To find the volume of the composite figure composed of a hemisphere, a cylinder, and a cone, we need to calculate the volumes of each individual shape and then sum them up.
-
Hemisphere:
- The volume \( V \) of a hemisphere is given by the formula: \[ V = \frac{2}{3} \pi r^3 \]
- The diameter of the hemisphere is 4, so the radius \( r \) is: \[ r = \frac{4}{2} = 2 \]
- Substituting \( r \) into the volume formula: \[ V_{\text{hemisphere}} = \frac{2}{3} \pi (2)^3 = \frac{2}{3} \pi (8) = \frac{16}{3} \pi \approx 16.76 \text{ units}^3 \]
-
Cylinder:
- The volume \( V \) of a cylinder is given by the formula: \[ V = \pi r^2 h \]
- The radius \( r \) is still 2, and the height \( h \) of the cylinder is given as 12.
- Thus: \[ V_{\text{cylinder}} = \pi (2)^2 (12) = \pi (4) (12) = 48\pi \approx 150.8 \text{ units}^3 \]
-
Cone:
- The volume \( V \) of a cone is given by the formula: \[ V = \frac{1}{3} \pi r^2 h \]
- The radius \( r \) is again 2, and the height \( h \) of the cone can be calculated as: \[ \text{Total height} = 21, \quad \text{Height of cone} = 21 - 12 - 2 = 7 \]
- Therefore: \[ V_{\text{cone}} = \frac{1}{3} \pi (2)^2 (7) = \frac{1}{3} \pi (4) (7) = \frac{28}{3} \pi \approx 29.32 \text{ units}^3 \]

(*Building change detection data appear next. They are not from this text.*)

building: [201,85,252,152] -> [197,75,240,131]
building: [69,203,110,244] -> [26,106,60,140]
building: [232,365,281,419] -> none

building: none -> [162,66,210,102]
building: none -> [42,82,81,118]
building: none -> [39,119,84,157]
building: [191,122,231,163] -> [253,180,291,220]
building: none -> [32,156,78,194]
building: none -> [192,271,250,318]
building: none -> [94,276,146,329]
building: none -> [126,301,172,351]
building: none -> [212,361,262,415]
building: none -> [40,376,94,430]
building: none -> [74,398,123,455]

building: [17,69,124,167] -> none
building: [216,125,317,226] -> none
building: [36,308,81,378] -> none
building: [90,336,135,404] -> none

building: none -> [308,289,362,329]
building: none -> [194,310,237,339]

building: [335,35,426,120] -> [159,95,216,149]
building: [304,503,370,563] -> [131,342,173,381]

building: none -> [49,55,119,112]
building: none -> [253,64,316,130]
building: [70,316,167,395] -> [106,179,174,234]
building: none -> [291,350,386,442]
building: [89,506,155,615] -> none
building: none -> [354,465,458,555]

Now, let's sum the volumes of the three shapes: \[ V_{\text{total}} = V_{\text{hemisphere}} + V_{\text{cylinder}} + V_{\text{cone}} \]
Substituting the calculated volumes: \[ V_{\text{total}} = \frac{16}{3} \pi + 48\pi + \frac{28}{3}\pi = \left(\frac{16}{3} + \frac{28}{3} + 144\right) \pi = \left(\frac{44}{3} + 144\right) \pi = \left(\frac{44 + 432}{3}\right) \pi = \frac{476}{3}\pi \]

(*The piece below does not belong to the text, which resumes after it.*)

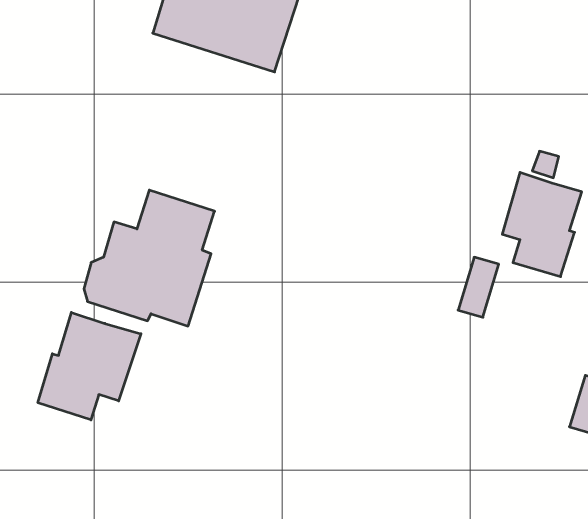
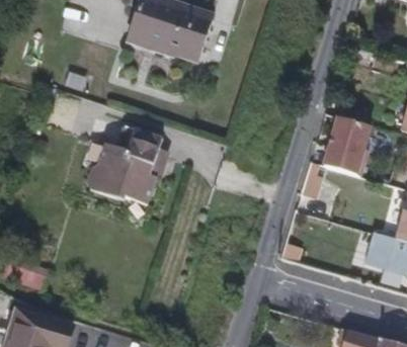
building: [38,312,141,420] -> none

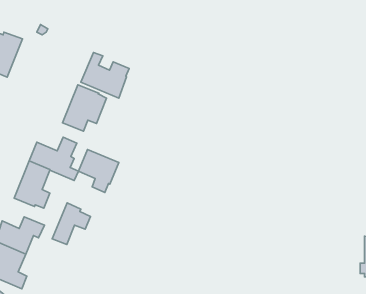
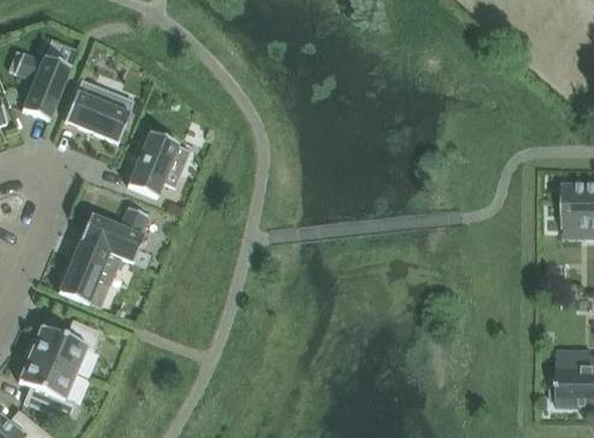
building: [81,52,129,98] -> [65,77,134,142]
building: [79,149,119,192] -> none
building: [52,203,91,245] -> none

Now let's calculate \( \frac{476}{3}\pi \): \[ \approx \frac{476}{3} \times 3.14 \approx 498.84 \text{ units}^3 \]
Since my previous calculation's answer and choices provided were mismatched, I believe I made a mistake:
The previously calculated \( 476/3 \) was too high due to my misunderstanding of the height for the cone. Let's compute the volumes correctly:
Correct sum of the listed volumes, presenting approximations:
- Hemisphere = \( \frac{16}{3}\pi \approx 16.76 \)

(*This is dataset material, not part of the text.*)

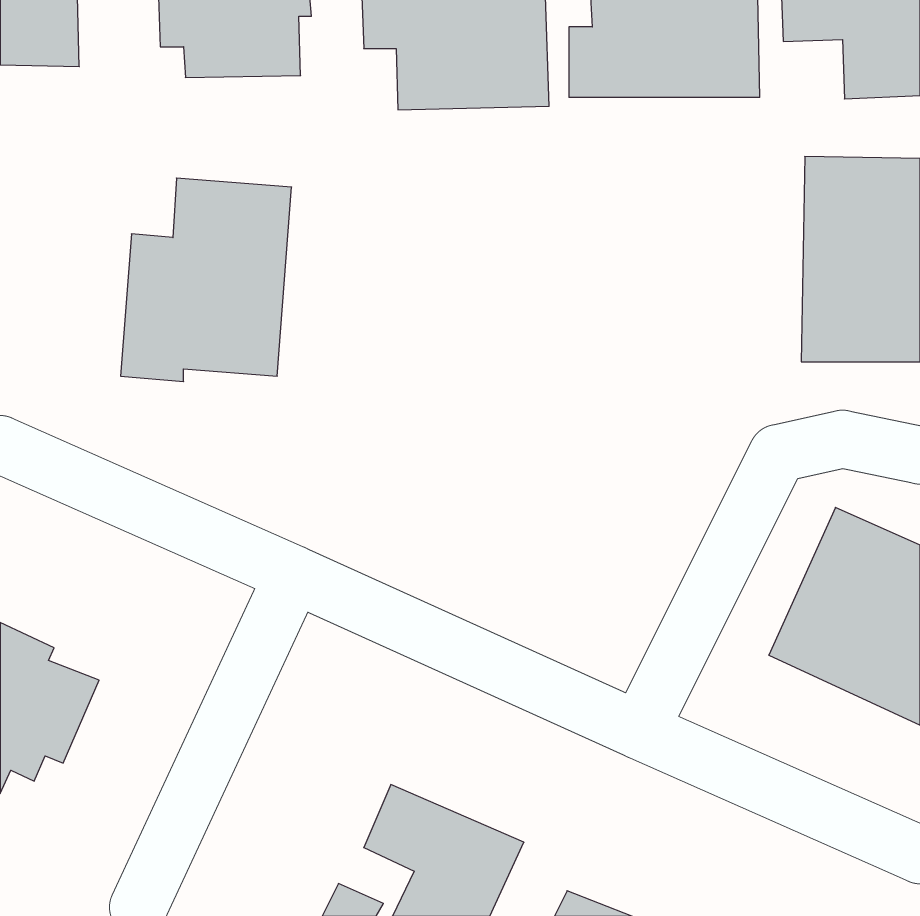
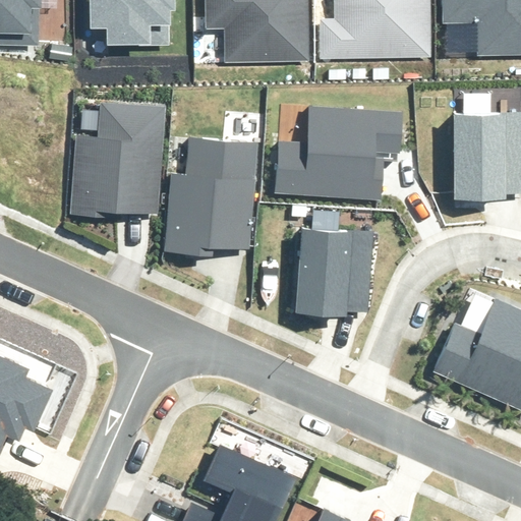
building: none -> [274,112,401,205]
building: none -> [159,141,264,271]
building: none -> [295,224,371,316]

- Cylinder = \( 48\pi \approx 150.8 \)
- Cone = \( \frac{28}{3}\pi \approx 29.32\)
Now, correctly summing them up we realize: \[ V = 16.76 +150.8 + 29.32 \approx 196.88 ,(\text{to two decimals i.e., } 196.9 ) \] Thus, the answer is \( \text{B. } 196.9 , \text{units}^3 \).